Big Ten commissioner Kevin Warren announced the coalition’s formation back in June after the death of George Floyd.

The goal of the Coalition is to seek tangible ways to actively and constructively combat racism and hate around the world while also empowering student-athletes to express their rights to free speech and peaceful protest,” a press release from the Big Ten said in June.

While a broadly defined goal, the coalition — comprised of student-athletes, coaches and athletic department faculty — has already begun to show signs of progress and success.

“A big effort has been on voter registration and making sure people are informed voters,” Michigan football player and member of the coalition Hunter Reynolds said. “We’re in an election year this year, a pivotal election year. (Our goal is) making sure every athlete across every school in the conference is registered to vote. Making sure that everyone understands the voting process and what they have to go through, whether it’s actually going to a physical location or submitting an absentee ballot.”

Michigan soccer coach Chaka Daley doubled down on the coalition’s focus on voting — also tied to the Big Ten’s voter registration committee — citing it as one of the “tangible” results spoken of in the statement about the goal of the coalition. The coalition’s strategy in implementing those results has been through teaching and accessibility of registration. 

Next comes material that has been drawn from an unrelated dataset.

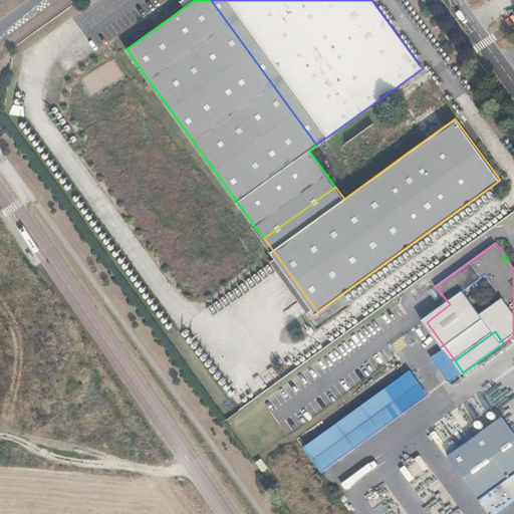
[(513,377),(510,372),(502,378),(513,395),(513,377)]
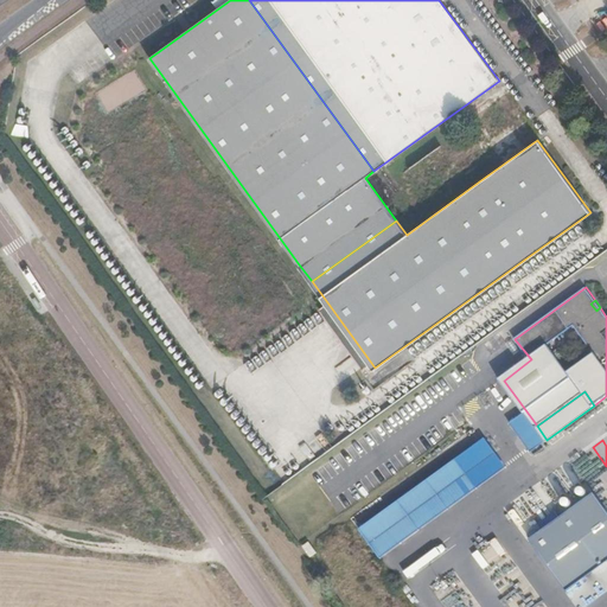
[(383,558),(480,487),(459,459),(363,529),(383,558)]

“We’ve gone with the educational piece,” Daley said about Michigan’s focus within the coalition. “…  I think at this point the tangible pieces from our perspective are starting to educate the masses, and that’s as tangible as the beginning gets.”

That education starts with members of the coalition. Each school has its own group of people — there’s no set number — working toward the goals of the coalition on their respective campus. Michigan’s group is composed of four student-athletes including Reynolds, five coaches such as Daley, Kim Barnes Arico, Jim Harbaugh and Juwan Howard, athletic director Warde Manuel, University president Mark Schlissel and four other University faculty members. Each school’s group was chosen from volunteers as well as those who were asked to volunteer.

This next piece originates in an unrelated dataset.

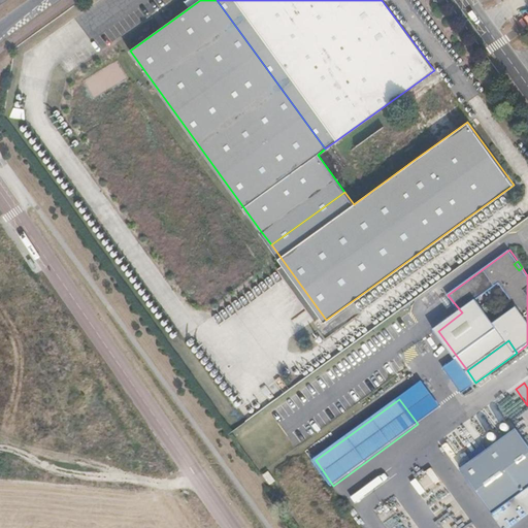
[(494,517),(527,492),(527,451),(517,436),(463,473),(494,517)]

To start to educate its members, the coalition has groups from Big Ten schools meet with each other over Zoom and share experiences. Topics regarding racism, hate and other related issues are discussed to help with broader understanding. 

“I think (it’s important) just sharing the perspectives of the people that are on it and recognizing that everyone comes from different backgrounds and sometimes your experiences might not reflect on someone else’s experiences,” Reynolds said. “So just really stressing to people that while you might have positive encounters in certain aspects of your life, other people might see it as a negative and just really being open to seeing other sides of things.”

Though sharing may seem simple, it can have a positive effect on some.

“Obviously, it starts with every coach and how every coach approaches their group or their team,” Daley said. “So for me it’s not something too dissimilar from what I’ve already begun in my (team),. … But I think for others it has (been different), so I think (the coalition’s policy has) been a great tangible piece of education that made people stand up, think and look.”

For the future, both Daley and Reynolds say there is no defined “roadmap” of sorts to rigidly structure the direction of the coalition. It’s more about educating in response to what’s happening in the world around athletics.

But at least until Nov. 3 that remains the election.